A bone of contention in negotiations are several issues. Above all, the EP demands that having a valid vaccination passport be a sufficient condition for free movement and that EU countries should not be allowed to impose additional restrictions such as quarantines, tests or self-isolation measures.
However, border controls are the responsibility of individual countries and not all of them agree with the postulate of the European Parliament. Additionally, some of them do not want a negative test result to entitle them to the same privileges as full vaccination.
In addition, the EP insists that the tests should be free of charge.
According to information from the Politico portal, if a consensus cannot be reached by the next European Council meeting on May 24-25, the passports will be introduced anyway - as a recommendation by the CoE, bypassing Parliament.
How exactly is the system supposed to work? As emphasized by the European Commission, national authorities are responsible for issuing certificates. These can be, for example, hospitals, testing facilities, and vaccination centers.

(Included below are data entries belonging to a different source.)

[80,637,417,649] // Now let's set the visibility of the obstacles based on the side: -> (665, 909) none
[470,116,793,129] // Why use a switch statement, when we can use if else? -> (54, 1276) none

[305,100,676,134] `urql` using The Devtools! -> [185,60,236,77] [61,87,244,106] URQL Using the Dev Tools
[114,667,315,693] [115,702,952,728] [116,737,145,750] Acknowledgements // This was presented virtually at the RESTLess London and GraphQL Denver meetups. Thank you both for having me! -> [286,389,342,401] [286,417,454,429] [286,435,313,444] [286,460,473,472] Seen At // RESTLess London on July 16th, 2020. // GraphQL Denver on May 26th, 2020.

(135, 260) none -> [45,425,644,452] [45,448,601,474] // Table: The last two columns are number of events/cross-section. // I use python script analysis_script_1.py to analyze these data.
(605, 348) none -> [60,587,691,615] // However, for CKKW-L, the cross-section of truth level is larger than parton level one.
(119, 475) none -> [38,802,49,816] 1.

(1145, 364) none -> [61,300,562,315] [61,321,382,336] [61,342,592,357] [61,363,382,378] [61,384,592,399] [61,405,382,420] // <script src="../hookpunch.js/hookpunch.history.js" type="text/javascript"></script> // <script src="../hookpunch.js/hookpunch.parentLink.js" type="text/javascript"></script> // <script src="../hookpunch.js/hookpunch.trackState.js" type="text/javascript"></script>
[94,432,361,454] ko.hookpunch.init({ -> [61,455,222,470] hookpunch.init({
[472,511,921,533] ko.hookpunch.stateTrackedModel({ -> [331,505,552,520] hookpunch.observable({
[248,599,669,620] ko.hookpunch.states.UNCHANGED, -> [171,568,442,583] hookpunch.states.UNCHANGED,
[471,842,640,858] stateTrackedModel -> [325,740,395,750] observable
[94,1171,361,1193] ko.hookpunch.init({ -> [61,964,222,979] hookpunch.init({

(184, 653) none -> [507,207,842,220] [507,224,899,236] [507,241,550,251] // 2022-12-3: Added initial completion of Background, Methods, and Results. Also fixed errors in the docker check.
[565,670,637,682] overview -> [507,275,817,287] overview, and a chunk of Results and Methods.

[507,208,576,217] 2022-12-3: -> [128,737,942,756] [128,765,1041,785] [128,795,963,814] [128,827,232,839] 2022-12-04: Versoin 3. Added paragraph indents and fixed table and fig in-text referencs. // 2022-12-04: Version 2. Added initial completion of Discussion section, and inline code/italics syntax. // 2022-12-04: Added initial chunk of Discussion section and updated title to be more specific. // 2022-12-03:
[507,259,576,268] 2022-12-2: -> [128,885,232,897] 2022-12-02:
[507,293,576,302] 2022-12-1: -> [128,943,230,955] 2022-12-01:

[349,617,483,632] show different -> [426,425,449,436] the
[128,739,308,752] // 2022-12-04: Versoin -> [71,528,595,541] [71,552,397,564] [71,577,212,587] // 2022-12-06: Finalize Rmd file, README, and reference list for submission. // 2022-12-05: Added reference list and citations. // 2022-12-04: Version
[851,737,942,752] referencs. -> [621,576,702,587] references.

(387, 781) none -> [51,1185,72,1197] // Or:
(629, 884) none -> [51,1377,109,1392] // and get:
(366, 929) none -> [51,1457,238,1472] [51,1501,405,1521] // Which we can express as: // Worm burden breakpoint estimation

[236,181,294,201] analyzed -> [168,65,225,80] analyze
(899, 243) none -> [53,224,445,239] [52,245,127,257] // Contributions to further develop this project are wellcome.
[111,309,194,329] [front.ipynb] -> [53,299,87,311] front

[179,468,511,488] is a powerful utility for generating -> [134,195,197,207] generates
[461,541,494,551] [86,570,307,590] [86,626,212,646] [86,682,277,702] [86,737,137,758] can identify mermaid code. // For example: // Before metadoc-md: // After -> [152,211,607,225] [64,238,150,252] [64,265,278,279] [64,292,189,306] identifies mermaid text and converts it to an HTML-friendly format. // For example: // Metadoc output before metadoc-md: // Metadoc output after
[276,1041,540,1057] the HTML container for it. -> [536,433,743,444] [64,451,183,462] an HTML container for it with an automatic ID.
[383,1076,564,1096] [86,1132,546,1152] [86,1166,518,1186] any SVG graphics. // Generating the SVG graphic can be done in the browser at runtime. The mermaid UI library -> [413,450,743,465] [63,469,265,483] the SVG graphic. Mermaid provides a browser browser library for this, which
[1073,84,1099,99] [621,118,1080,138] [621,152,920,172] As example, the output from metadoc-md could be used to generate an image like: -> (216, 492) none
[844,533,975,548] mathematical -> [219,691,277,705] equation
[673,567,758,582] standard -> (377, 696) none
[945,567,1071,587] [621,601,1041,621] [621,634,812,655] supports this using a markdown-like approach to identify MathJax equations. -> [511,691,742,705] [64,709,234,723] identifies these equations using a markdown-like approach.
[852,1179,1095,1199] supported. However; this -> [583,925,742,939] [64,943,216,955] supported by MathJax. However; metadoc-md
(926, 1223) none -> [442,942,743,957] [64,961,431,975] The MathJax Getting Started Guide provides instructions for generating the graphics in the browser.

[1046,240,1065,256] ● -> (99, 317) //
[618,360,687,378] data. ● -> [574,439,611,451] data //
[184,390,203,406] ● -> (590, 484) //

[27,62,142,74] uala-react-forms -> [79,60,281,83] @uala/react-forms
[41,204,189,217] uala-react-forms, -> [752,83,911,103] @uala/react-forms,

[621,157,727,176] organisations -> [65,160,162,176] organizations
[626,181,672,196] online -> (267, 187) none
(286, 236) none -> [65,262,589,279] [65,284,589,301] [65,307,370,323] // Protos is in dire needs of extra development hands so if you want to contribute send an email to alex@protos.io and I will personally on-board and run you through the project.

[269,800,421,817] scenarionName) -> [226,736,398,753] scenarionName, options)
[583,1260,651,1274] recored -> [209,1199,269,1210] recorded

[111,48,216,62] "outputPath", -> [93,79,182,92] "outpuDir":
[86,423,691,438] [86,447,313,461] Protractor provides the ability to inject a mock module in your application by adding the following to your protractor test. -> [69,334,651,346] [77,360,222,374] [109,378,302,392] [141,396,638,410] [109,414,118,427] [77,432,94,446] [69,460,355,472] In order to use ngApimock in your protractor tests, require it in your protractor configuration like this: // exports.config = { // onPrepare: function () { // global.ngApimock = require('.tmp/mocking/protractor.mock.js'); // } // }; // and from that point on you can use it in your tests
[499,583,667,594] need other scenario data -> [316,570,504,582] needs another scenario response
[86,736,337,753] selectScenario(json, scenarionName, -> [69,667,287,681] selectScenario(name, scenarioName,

Employees of these centers, at the request of the person concerned, will issue a digital certificate of immunization and send it to a consortium of companies that will deal with the technical aspects of the document. Once they have it ready, they will send it back to facilities such as hospitals and immunization centers.
Such prepared certificate will be available for download on a mobile device or issued in paper form. Both versions will include a QR code with essential information as well as a digital seal confirming that the certificate is genuine.
During border checks or airports, only the authenticity and validity of the certificate is to be verified. All health data is left to the country that issued the certificate, the Commission underlines.